Wiadomości

Wpadł, bo na autostradzie zepsuło im się auto

Data publikacji 22.08.2019

Policjanci „drogówki” ze Świecia zatrzymali mężczyznę poszukiwanego do odbycia kary pozbawienia wolności. 25-latek wpadł w ręce mundurowych dzięki anonimowemu zgłoszeniu. Policjanci interweniowali ponieważ wspólnie z kolegą pozostawili na autostradzie zepsuty samochód i ruszyli w dalszą podróż na piechotę.

Do zdarzenia doszło kilka dni temu (20.08.19). Wtedy dyżurny komendy w Świeciu otrzymał anonimowe zgłoszenie o tym, że dwóch mężczyzn pcha samochód na autostradzie, stwarzając zagrożenie dla siebie i innych kierowców. Na miejsce skierowany został partol ruchu drogowego. 

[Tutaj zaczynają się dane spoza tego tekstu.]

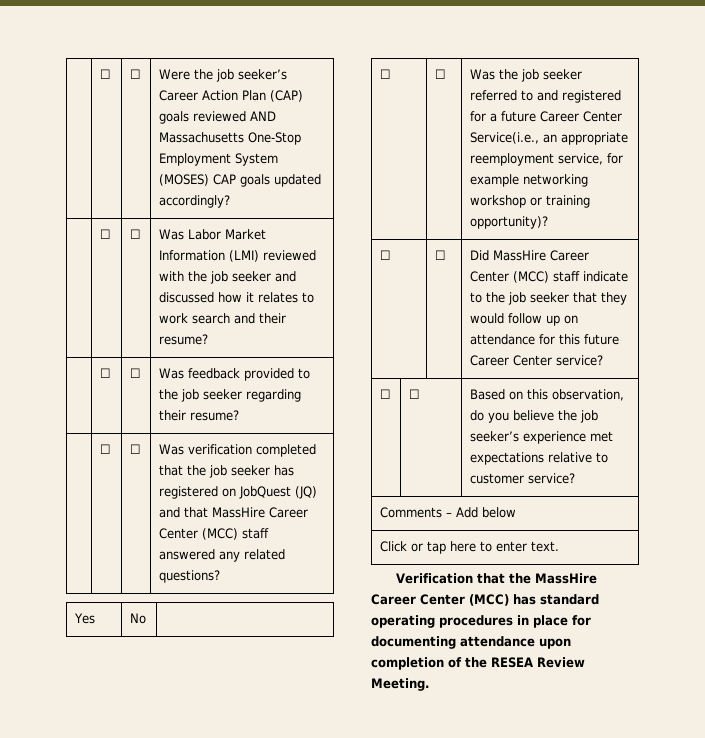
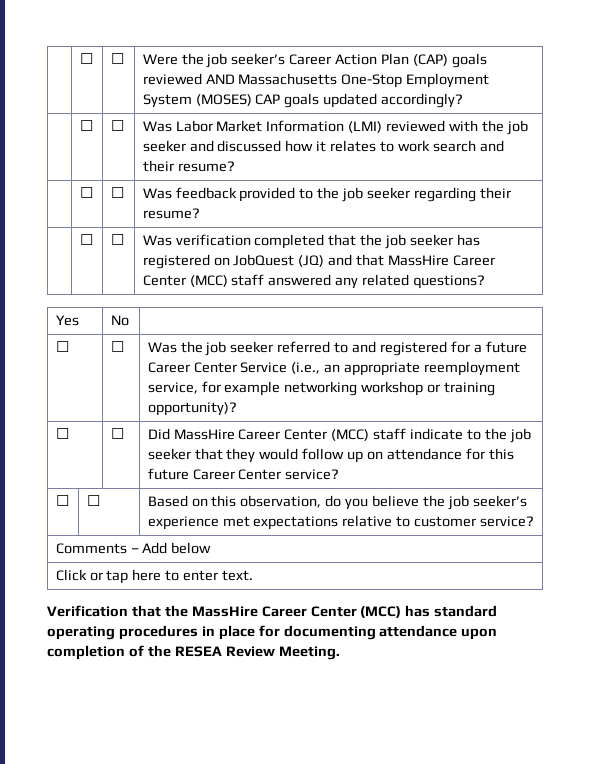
[470,132,540,144] Service(i.e., -> [240,362,321,374] Service (i.e.,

W Nowych Marzach (pow. świecki) na A1 policjanci zauważyli pozostawionego na pasie awaryjnym renault, który nie był we właściwy sposób zabezpieczony. Patrolując trasę, kilkaset metrów od pojazdu, zauważyli idących w stronę Gdańska dwóch mężczyzn z bagażami. Jak się okazało, to oni wcześniej podróżowali porzuconym autem. W trakcie legitymowania wyszło dodatkowo na jaw, że jeden z nich poszukiwany jest przez Sąd Rejonowy w Koszalinie na podstawie nakazu doprowadzenia.

Policjanci zatrzymali 25-latka. Mężczyzna, jeszcze tego samego dnia, trafił do zakładu karnego, gdzie odbędzie zasądzoną karę.